Guidelines for making annotations for NLP classification

Based on our experience working with numerous annotations and building NLP models based on them, following these guidelines helps to render the subsequent workflow more efficient and organised.

Format

  • One class per line or separate columns for keywords for class 1, for class 2, etc. :

  • If more than 1 class is annotated for a review, please copy the review into new lines for the second and subsequent classes. Alternatively, create columns class 1, keywords for class 1, class 2, keywords for class 2, etc. Otherwise, it’s hard to match the keywords to the right class for that review.

  • All in lower case.

Keyword selection

Relevant only for rule-based models.

  • Avoid too general keywords which could lead to wrong detection, for example: bon, j’adore, j’aime, pas mauvais, etc., which can refer to taste, quality, environment and many other aspects.

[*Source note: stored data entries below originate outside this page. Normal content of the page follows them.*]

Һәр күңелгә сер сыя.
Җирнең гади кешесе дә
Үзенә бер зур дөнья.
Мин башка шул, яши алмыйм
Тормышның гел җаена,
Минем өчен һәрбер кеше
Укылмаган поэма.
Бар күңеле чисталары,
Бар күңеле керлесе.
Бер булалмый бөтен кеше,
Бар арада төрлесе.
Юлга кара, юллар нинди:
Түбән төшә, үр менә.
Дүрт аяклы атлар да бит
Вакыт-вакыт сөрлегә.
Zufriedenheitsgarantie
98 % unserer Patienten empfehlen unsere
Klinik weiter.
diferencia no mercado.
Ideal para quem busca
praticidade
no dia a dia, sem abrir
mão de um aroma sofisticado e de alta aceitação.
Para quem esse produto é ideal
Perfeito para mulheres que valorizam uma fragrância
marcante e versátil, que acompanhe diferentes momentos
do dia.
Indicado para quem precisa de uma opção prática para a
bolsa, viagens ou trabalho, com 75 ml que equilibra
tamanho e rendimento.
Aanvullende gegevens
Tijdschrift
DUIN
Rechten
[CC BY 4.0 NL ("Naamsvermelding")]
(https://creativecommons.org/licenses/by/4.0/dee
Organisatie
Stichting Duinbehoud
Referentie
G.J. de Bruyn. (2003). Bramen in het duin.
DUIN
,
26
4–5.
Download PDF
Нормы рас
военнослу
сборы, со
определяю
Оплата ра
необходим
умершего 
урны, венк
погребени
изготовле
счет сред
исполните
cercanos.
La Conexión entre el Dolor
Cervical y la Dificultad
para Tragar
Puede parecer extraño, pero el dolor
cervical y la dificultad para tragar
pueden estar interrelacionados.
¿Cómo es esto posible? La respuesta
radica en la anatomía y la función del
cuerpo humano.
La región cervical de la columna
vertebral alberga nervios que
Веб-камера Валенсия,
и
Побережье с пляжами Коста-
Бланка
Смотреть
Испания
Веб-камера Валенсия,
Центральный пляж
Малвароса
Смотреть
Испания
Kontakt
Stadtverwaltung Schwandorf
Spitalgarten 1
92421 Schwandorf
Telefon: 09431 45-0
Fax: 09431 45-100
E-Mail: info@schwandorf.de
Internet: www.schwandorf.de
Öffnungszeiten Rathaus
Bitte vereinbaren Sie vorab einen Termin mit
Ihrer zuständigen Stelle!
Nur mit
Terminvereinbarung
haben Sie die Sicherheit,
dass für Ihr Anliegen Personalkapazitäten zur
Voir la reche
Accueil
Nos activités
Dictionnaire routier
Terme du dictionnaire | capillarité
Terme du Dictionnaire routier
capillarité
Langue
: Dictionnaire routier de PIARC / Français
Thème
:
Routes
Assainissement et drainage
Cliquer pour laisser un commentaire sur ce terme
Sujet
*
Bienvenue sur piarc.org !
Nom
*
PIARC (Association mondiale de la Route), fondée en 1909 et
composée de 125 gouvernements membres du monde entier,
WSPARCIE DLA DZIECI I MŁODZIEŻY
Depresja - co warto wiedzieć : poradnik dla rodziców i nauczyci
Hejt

  • Avoid too specific expression as keywords which could lead to few detection, for example, the rule j'ai laissé quelques seconds (for class preparation) can potentially detect very few reviews.

  • In other words, try to select essential keywords as much as possible. For example, the essential part for the keywords ce tarif (for class prix) should be just tarif. For the keywords panure croustillante (for class gout) it should be just croustillante, as panure could link to gout, quality, texture, etc.